神社・仏閣を三角形で繋いでもそれは「風水」ではないし、エネルギーは集まらぬ。龍脈上の龍穴になければパワースポットですらない。
それに神社自体は、鏡石=磐境=巨石信仰を背景にしているが、それが太陽崇拝と結合したものである以上、ある地方の春・秋分の日の出日の入り位置や、冬至・夏至の日の出日の入り位置を結ぶライン上に築かれることが多かったのは当然である。よって、もう一点を加えて三点を取れば三角形など幾らでも出来る。
さらに仏教的には、釈迦の眷属・護法善神として、阿修羅と迦楼羅が仲間なのは常識だ。興福寺でさえ、そのイメイジなのだ。大乗の六道の修羅界は帝釈天=インドラとの戦いのイメイジだろうが、それはヒンズーにまで後退した俗説にすぎない。
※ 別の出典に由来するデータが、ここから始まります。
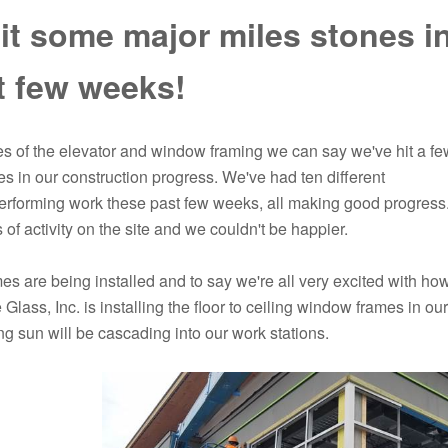
it some major miles stones i
t few weeks!
ies of the elevator and window framing we can say we've hit a fe
s in our construction progress. We've had ten different
erforming work these past few weeks, all making good progress
 of activity on the site and we couldn't be happier.
s are being installed and to say we're all very excited with ho
 Glass, Inc. is installing the floor to ceiling window frames in ou
g sun will be cascading into our work stations.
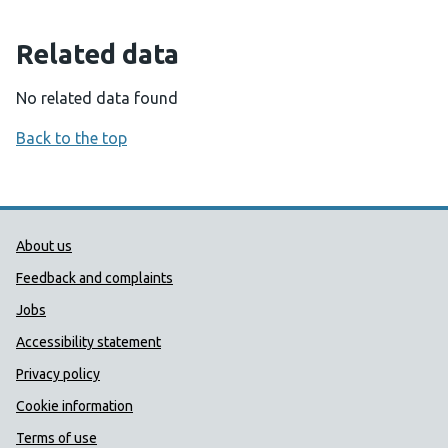
Related data
No related data found
Back to the top
Public Health Wales Support links
About us
Feedback and complaints
Jobs
Accessibility statement
Privacy policy
Cookie information
Terms of use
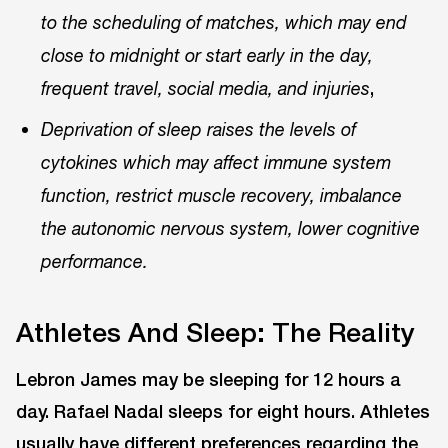
to the scheduling of matches, which may end
close to midnight or start early in the day,
,
frequent travel, social media, and injuries
Deprivation of sleep raises the levels of
cytokines which may affect immune system
function, restrict muscle recovery, imbalance
the autonomic nervous system, lower cognitive
performance.
Athletes And Sleep: The Reality
Lebron James may be sleeping for 12 hours a
day. Rafael Nadal sleeps for eight hours. Athletes
usually have different preferences regarding the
小周天・大周天に関する奇妙さは前作のレビューでも触れたので、こここでは詳説しない。
剣持が、狙われるに決まっている入院中の翔子に護衛の神将を最初からつけていないのはおかしい。ご都合主義だ。話が甘い。
というように、どんどん昔に比べて、話がやっつけになっている。
勉強した知識があまり有機的に結びついていないというか、ネタとして生きていない気がする。中期の脂の乗りきった頃への回帰を期待する。